My friends have urged me to wear an alert button, and I have applied for one. Mindfulness will also help. Paying more attention to things like eating and walking than I am accustomed to.

But the result is a confirmation of time’s passage, the very snake we try to avoid stepping on as the year draws to a close. All those holiday events to which we were once invited kept such thoughts at a respectful distance. Being a generation younger than one’s spouse helped me maintain the illusion of youth far longer than might have been true otherwise.

Now the reality has arrived, and although friends—and distant relatives—certainly help, we are on our own in learning to manage our lives. That’s how it is, at the end of a day, or a year. We are alone, but not necessarily lonely within the constellation of ourselves, of our teeming mind, reflecting on our history of activities and good works, our memories of love in all its varied truth.

We have time ahead of us, right where it has always been. Years, months, days—one day at a time, unrolling. We are alive.

It is, we realize, a beginning. 

Festival Time

 

I’d been planning the trip all summer. Wanting to see how Czhilispiel, in Flatonia, had changed since my last visit, in 1981. The short answer is—it was bigger. More chili, more contests and other events: 5-k runs, BBQ contests, 3 stages of live music, parade, carnival, etc., and all of it so intricately organized. Even the big locomotive chugged past as scenic and colorful as anyone could hope for. Maybe there were two trains. Seemed to take a long time to pass.

Inside the large tent, behind the Czhili Stage, toe-tapping country and polka music propelled several couples across the dance floor at three in the afternoon. The judges, chosen now by random drawing, were hard at work nearby, inside an cordoned off enclosure.

My friend Lynne and I sat on a bench while she sipped a beer, and I remembered the last time I came to the festival.

It was the first overnight road trip I took with Leon Hale, the Houston Post columnist who was serving as one of the contest judges. Many of the festivals in the area, at the time, salted their judging pool with media people from Houston. Hale was a frequent choice, since his work then focused on the people and activities of rural Texas.

While he ate chili with the other judges, I poked around among the stalls, enjoying the smells and hi-jinks, and the music. Back then, as dusk approached, the street was illuminated with strings of colored lights, lending a festive note.

Hale had invited me with the promise of “dancing in the streets, beer-can smashing contests, suds-guzzling competition. Sort of a Smalltown, Texas, Mardi Gras.”  

I never saw any beer-can smashing or suds-guzzling, at least in contest format. But after the awards were handed out, Hale and I did, indeed, dance on the asphalt street under those colorful lights, and I felt a glamor settle upon us. Like a benediction, almost, to be welcomed into a previously unfamiliar community that has gathered to have fun for a good cause.

We were brand new as a couple, then, and we had no idea of what lay ahead, of how well we would come to know each other, how long we would live together, and whether we would be happy.

That night, however, we had a wonderful time.

 Last Saturday afternoon, it was very hot outside the Czhili Tent, except in the shade. Lynne and I walked among the chili cooks, each with their own enclave, but we had left it a little too late. Only one booth, claiming a “Cajun” influence, offered us a taste. “This isn’t what we turned in,” the man said, in a welcoming New Orleans accent. A friendly blond woman stood next to him.

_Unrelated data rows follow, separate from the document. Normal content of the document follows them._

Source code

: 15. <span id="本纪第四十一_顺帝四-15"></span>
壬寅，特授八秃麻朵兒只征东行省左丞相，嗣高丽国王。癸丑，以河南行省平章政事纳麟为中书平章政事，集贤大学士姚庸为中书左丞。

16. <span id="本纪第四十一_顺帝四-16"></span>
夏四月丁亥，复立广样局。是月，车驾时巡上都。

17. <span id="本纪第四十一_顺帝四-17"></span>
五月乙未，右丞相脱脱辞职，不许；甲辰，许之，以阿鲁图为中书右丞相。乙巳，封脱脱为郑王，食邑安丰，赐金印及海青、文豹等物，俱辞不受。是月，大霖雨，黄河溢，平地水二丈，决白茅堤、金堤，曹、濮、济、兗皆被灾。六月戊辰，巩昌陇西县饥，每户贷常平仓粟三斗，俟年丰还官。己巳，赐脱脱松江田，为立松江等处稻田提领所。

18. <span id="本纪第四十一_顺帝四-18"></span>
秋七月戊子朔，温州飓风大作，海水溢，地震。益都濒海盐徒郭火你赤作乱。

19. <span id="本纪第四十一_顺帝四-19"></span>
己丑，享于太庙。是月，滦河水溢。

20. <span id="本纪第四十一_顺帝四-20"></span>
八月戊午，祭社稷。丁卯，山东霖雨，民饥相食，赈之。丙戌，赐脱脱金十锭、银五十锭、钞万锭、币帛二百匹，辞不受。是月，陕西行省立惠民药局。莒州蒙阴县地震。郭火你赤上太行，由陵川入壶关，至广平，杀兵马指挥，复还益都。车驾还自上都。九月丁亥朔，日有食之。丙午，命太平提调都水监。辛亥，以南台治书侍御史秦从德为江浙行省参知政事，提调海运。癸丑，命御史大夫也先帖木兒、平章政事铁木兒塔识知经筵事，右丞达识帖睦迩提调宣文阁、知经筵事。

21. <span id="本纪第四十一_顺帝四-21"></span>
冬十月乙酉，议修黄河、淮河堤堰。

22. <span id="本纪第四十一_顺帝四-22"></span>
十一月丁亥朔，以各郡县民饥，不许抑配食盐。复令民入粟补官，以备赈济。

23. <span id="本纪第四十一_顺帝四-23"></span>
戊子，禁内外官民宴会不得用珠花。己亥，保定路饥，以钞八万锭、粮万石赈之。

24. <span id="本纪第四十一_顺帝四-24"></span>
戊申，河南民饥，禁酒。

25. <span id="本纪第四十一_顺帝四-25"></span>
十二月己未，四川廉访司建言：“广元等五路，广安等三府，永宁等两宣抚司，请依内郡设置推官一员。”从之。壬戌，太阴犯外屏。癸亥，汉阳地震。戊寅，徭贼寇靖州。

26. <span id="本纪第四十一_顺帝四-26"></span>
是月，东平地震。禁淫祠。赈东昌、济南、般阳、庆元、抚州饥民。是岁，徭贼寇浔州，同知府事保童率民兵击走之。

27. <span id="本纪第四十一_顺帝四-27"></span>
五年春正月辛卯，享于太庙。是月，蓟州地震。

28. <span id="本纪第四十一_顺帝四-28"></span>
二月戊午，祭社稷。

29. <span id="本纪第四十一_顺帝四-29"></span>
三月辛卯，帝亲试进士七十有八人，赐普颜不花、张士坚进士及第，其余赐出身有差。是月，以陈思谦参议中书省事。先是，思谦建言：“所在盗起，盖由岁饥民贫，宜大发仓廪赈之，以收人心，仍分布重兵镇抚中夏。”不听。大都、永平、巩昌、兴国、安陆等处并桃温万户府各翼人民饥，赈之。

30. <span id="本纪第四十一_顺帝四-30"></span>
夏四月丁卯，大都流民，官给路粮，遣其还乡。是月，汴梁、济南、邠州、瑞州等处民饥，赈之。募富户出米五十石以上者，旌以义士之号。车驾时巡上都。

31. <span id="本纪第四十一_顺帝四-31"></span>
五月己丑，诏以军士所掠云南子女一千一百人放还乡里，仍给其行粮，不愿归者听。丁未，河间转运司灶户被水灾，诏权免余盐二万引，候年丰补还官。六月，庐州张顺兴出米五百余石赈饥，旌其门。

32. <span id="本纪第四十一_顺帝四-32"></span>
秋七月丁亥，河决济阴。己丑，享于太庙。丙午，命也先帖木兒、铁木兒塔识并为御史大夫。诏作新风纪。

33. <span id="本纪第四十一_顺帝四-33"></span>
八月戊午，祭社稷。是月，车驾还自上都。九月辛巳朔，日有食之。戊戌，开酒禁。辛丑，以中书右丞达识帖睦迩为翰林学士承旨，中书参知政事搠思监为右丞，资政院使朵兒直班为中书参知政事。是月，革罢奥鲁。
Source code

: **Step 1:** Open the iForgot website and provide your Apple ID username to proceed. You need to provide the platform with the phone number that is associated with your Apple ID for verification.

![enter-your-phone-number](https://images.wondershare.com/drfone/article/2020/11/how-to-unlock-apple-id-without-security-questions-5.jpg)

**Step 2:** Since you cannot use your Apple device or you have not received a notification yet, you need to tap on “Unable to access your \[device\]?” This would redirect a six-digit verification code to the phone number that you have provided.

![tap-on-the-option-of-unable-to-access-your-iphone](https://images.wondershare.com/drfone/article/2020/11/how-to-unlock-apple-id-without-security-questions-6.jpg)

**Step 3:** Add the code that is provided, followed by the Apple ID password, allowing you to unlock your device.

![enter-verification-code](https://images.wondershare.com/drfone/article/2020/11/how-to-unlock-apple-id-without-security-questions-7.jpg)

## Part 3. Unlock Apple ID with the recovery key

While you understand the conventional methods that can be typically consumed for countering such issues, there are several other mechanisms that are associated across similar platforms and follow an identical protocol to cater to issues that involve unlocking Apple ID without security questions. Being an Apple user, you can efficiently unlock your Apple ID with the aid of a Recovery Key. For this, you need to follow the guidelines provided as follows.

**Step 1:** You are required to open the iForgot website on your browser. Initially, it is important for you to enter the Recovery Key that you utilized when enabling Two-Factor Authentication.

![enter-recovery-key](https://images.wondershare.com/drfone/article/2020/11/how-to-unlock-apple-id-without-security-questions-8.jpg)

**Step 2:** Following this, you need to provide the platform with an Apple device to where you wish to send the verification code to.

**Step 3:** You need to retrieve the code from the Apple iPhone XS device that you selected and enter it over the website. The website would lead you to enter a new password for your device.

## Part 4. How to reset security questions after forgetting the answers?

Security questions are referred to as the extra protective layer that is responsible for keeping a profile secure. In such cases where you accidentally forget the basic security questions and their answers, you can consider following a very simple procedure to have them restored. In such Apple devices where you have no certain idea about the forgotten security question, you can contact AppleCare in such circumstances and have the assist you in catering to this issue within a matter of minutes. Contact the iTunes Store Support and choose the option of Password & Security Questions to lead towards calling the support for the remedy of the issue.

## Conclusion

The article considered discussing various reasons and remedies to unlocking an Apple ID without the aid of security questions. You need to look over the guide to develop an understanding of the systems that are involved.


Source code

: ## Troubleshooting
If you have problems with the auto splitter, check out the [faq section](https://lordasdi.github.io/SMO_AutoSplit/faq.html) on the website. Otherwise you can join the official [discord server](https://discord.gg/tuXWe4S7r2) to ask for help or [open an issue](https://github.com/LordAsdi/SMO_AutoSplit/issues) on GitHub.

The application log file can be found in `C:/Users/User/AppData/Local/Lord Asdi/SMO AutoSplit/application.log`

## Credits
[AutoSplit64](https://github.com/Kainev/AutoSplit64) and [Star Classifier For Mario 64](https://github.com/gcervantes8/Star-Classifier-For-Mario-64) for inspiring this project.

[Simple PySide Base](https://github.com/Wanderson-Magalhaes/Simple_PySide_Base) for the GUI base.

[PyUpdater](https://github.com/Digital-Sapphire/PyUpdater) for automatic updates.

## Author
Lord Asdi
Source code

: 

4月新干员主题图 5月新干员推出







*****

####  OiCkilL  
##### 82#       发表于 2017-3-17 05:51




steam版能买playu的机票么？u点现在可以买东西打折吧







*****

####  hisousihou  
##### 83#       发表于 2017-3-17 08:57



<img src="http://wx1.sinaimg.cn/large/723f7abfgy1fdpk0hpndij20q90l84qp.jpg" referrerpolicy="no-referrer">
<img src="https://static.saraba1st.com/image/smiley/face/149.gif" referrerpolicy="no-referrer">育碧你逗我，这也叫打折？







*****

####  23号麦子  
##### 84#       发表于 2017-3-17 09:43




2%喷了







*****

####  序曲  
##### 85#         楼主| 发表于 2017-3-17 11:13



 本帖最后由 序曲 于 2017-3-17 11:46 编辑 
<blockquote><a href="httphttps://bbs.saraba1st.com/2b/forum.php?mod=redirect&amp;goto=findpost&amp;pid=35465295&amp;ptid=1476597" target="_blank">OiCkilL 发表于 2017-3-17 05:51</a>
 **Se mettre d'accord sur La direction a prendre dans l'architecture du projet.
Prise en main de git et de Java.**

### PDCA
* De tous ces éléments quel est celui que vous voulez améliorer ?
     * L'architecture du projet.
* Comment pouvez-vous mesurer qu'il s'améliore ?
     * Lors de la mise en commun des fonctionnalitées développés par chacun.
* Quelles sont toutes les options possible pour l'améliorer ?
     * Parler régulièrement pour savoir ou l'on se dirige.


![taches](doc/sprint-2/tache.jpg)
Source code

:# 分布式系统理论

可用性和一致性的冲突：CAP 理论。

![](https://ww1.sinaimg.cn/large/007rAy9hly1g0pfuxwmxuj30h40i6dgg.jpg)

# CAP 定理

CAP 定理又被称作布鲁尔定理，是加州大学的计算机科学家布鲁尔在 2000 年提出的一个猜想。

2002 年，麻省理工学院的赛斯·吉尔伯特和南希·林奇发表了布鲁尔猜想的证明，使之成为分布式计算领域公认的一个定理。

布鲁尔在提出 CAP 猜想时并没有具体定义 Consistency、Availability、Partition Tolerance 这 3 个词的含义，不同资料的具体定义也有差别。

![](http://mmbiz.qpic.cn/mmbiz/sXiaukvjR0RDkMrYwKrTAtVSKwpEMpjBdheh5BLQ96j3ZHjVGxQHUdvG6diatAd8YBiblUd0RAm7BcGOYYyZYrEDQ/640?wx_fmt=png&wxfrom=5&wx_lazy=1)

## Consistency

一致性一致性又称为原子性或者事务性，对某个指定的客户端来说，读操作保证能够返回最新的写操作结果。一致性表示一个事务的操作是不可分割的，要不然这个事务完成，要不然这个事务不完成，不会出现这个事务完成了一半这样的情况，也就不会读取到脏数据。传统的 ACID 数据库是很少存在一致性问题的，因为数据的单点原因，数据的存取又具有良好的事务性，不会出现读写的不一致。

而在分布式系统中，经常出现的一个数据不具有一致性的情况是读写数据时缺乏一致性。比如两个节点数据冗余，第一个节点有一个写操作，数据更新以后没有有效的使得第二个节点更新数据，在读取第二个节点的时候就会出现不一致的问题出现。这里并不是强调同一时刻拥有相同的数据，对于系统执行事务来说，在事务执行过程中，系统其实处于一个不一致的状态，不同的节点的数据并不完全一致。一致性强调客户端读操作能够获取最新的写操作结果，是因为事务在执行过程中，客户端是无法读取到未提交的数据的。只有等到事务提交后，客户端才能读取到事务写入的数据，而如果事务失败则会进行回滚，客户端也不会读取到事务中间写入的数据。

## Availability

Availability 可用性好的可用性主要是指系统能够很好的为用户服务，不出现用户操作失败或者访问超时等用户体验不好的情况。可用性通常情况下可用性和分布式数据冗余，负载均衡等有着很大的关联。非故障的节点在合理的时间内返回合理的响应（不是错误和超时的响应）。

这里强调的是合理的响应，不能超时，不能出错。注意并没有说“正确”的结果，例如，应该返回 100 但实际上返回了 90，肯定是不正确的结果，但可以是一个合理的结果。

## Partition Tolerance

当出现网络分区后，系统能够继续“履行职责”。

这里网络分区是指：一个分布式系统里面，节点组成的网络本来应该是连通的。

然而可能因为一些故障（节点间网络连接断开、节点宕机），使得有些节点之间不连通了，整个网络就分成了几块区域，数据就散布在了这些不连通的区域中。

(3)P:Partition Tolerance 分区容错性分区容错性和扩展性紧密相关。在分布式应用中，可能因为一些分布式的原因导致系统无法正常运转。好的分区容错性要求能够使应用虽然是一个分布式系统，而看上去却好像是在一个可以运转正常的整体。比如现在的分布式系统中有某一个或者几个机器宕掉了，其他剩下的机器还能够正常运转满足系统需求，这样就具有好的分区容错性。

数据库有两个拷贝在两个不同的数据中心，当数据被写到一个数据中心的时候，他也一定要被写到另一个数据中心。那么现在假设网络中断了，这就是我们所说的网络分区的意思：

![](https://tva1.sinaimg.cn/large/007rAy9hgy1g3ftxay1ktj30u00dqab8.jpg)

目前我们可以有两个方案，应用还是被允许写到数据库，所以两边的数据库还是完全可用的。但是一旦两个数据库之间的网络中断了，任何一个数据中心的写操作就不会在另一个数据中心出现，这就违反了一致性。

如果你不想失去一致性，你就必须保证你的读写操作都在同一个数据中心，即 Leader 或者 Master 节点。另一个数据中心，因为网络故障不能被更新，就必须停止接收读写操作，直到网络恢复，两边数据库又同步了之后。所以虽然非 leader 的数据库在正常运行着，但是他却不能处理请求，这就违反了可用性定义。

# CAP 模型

“We’ve combined our entries into this pot,” he said. “She’s the real cook,” he added. “I add this and that.”

“He tweaks it,” she said. “Lots of tweaking.”

Whatever their teamwork consisted of, Lynne and I agreed--it was excellent chili. I don’t think I’ve ever had better, anywhere.

Celebrations like Czhilispiel and Round Top’s OktoBierFest are among the most appealing features of our county, an opportunity we have to show off our special individuality while having a whole lot of fun.